Para los prisioneros de la planta baja y de los dos primeros pisos, el paseo ofrecía pocos atractivos: los hacían salir al patio inferior, húmedo y reducido, como corresponde al fondo de un estrecho pozo entre edificios de la prisión. En cambio, a los presos de la tercera y cuarta planta los sacaban a un verdadero mirador de águilas: la azotea de la cuarta planta. Suelo de cemento, paredes de cemento de tres cuerpos de altura, y a nuestro lado un vigilante desarmado además del centinela de la torre, armado de metralleta. ¡Pero el aire era auténtico y el cielo también auténtico! «¡Las manos atrás! ¡De dos en dos! ¡Sin hablar! ¡Sin detenerse!» ¡Pero se les había olvidado prohibir que levantáramos la cabeza! ¡Y vaya si la levantábamos! ¡Allí ya no se veía un sol reflejado, rebotado, sino el mismísimo sol! O su oro esparciéndose entre las nubes primaverales.

La primavera promete dicha a todos, pero a un preso, diez veces más. ¡Ay, el cielo de abril! No importa que esté en la cárcel. Está visto que no me van a fusilar. En cambio, aquí voy a ganar en sabiduría. ¡Aún he de comprender muchas cosas, Cielo! ¡Aún he de poder corregir mis faltas, no ante dios,sino ante ti, Cielo! ¡Aquí las he comprendido y aquí las corregiré!

Desde la plaza de Dzerzhinski, mucho más abajo, nos llegaba como salido de un pozo el canto incesante, ronco y terrenal de las bocinas de los automóviles.

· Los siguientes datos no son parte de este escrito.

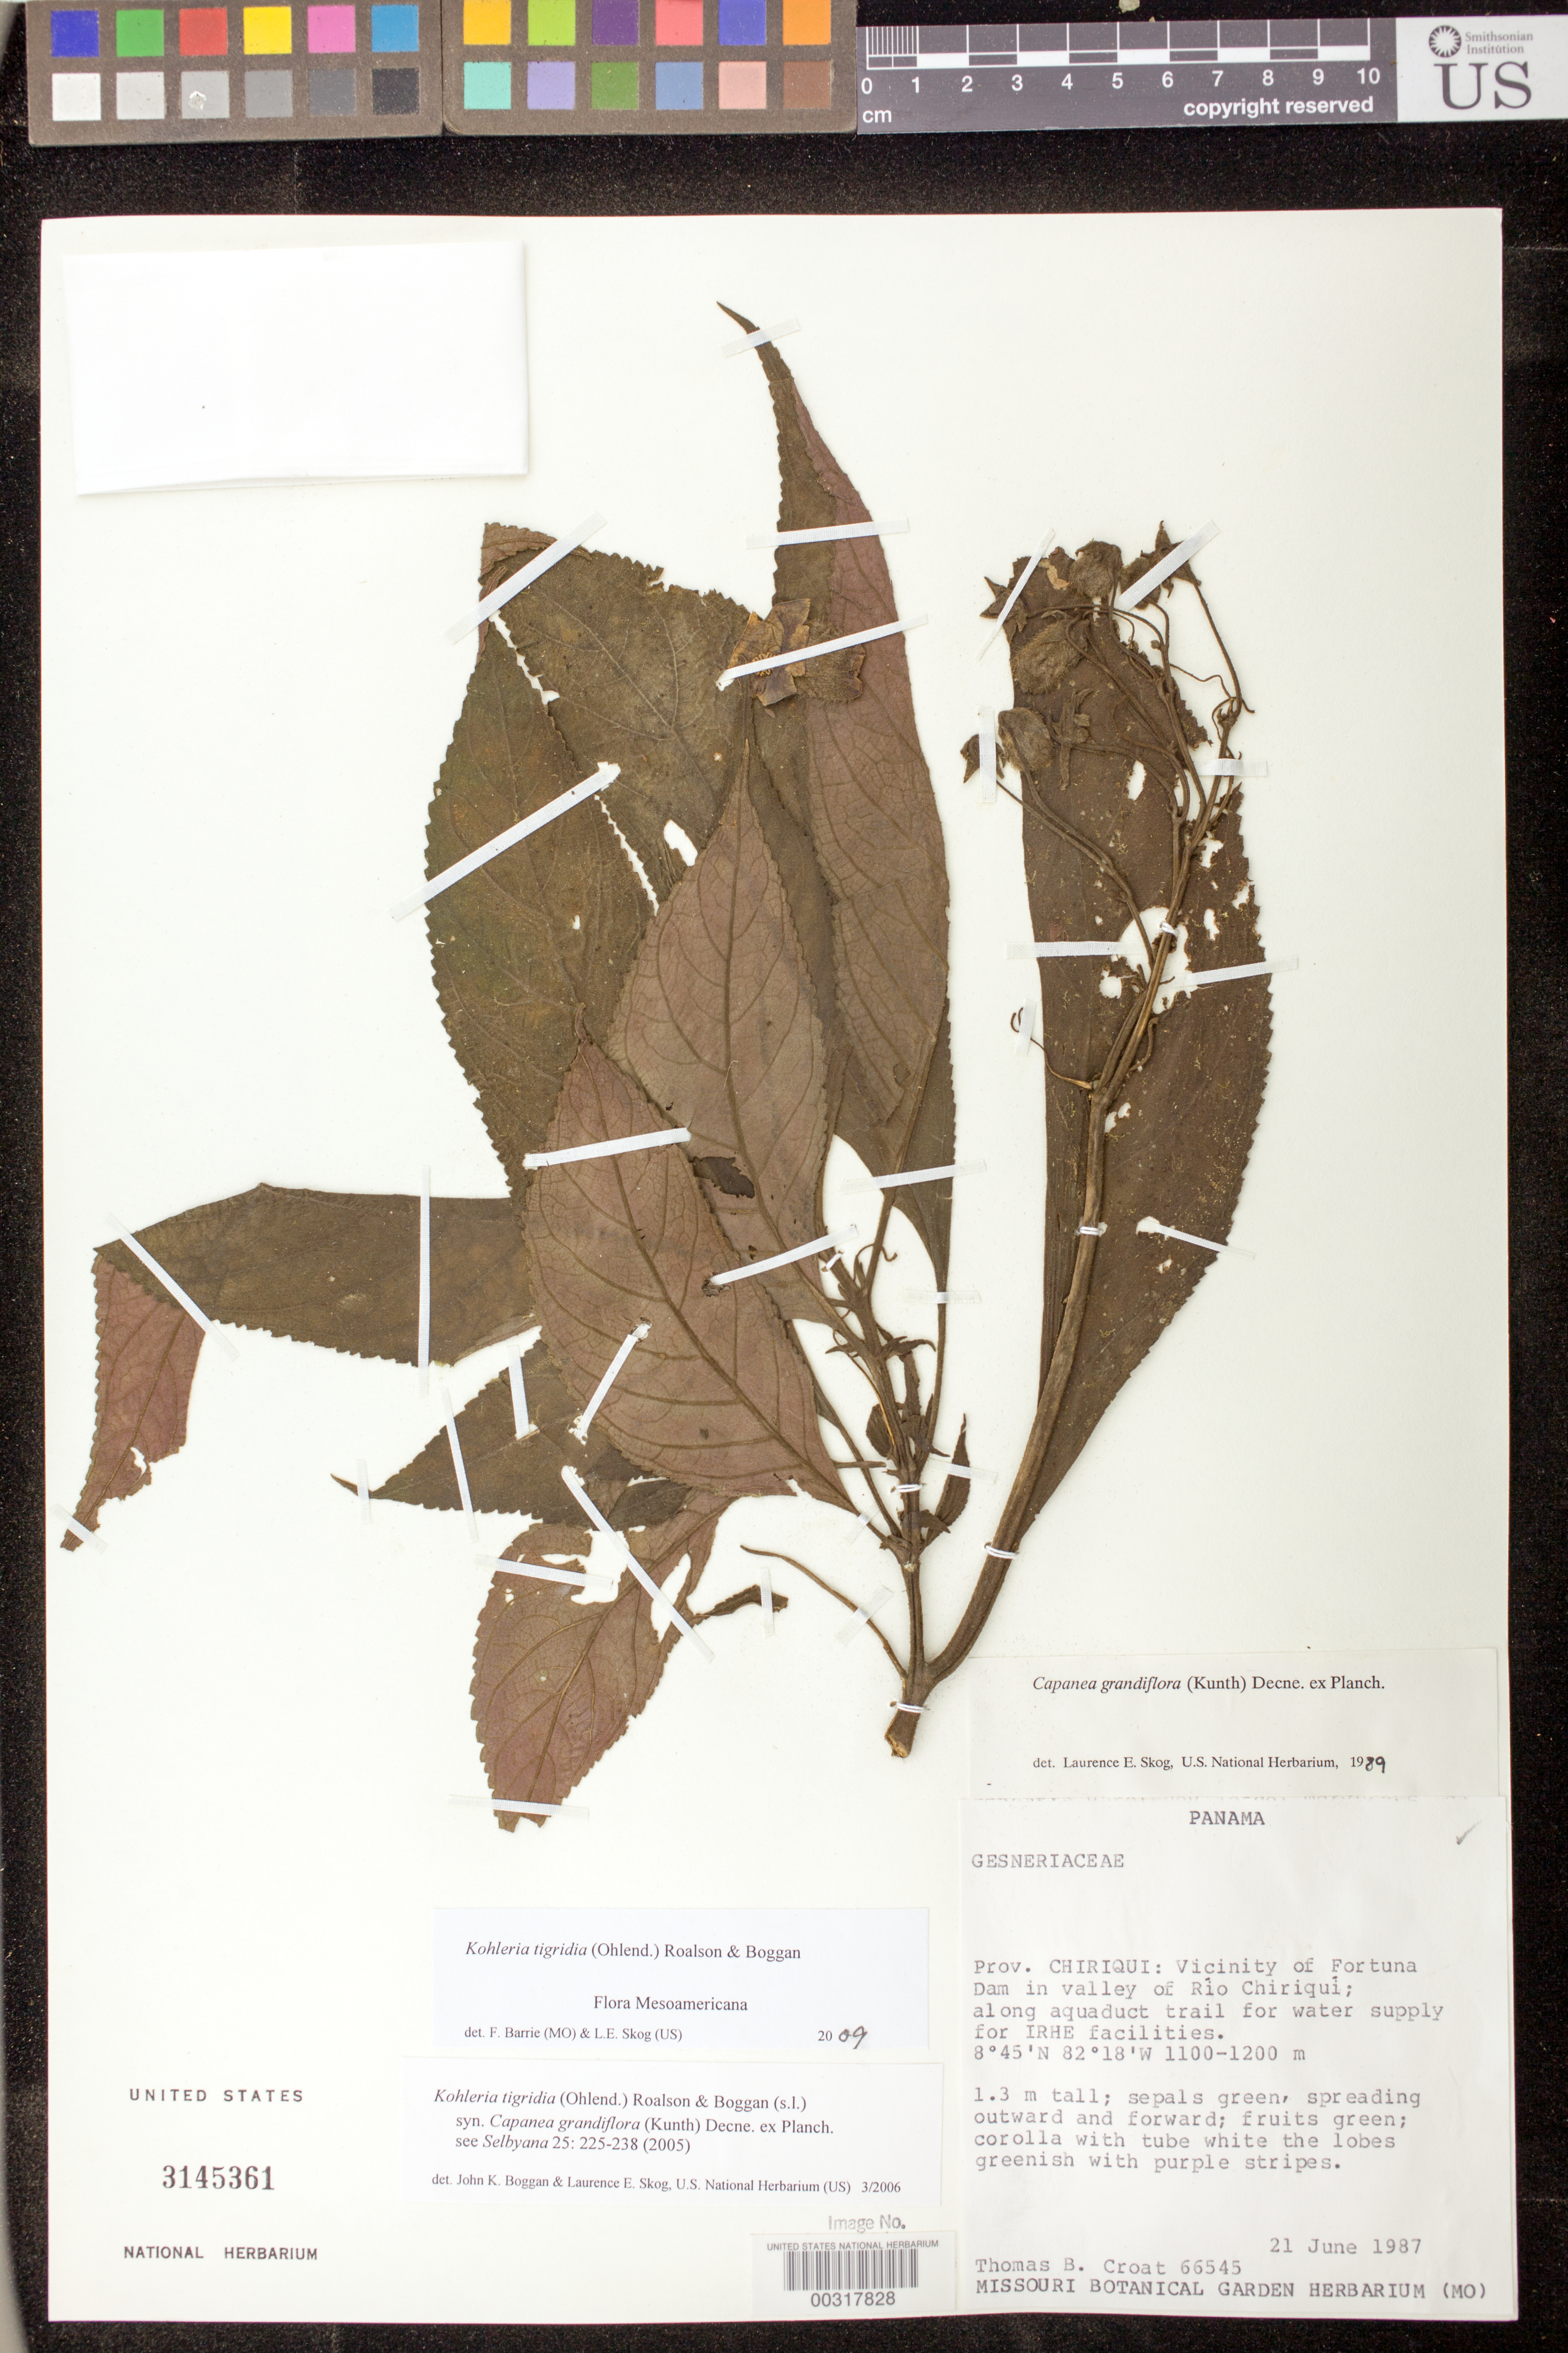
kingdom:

A quienes se afanan entre ellas, estas sirenas pueden parecerles el cuerno de la victoria, pero desde aquí era patente su futilidad.

El paseo no duraba más de veinte minutos, ¡pero qué traigo generaba, cuántas cosas había que tener tiempo de ver!

En primer lugar, convenía aprovechar el trayecto hasta el paseo, tanto a la ida como a la vuelta, para familiarizarse con la distribución de toda la cárcel, para saber dónde estaban esos patios elevados y así poder identificarlos algún día desde la plaza, cuando estuviéramos en libertad. Como por el camino dábamos muchas vueltas, se me ocurrió el siguiente sistema: a partir de la celda, a cada giro a la derecha sumaba un punto, y a cada giro a la izquierda restaba uno. Y por más deprisa que nos hicieran girar, no precipitarse a recomponer mentalmente la dirección, sino tan sólo preocuparse de llevar la cuenta. Y si además, por el camino, veías a través de algún ventanuco de la escalera la espalda de las náyades recostadas en la torrecilla de columnas que domina la plaza, si aún retenías la cuenta, al volver a la celda podrías situarte y saber con exactitud la orientación de tu ventana.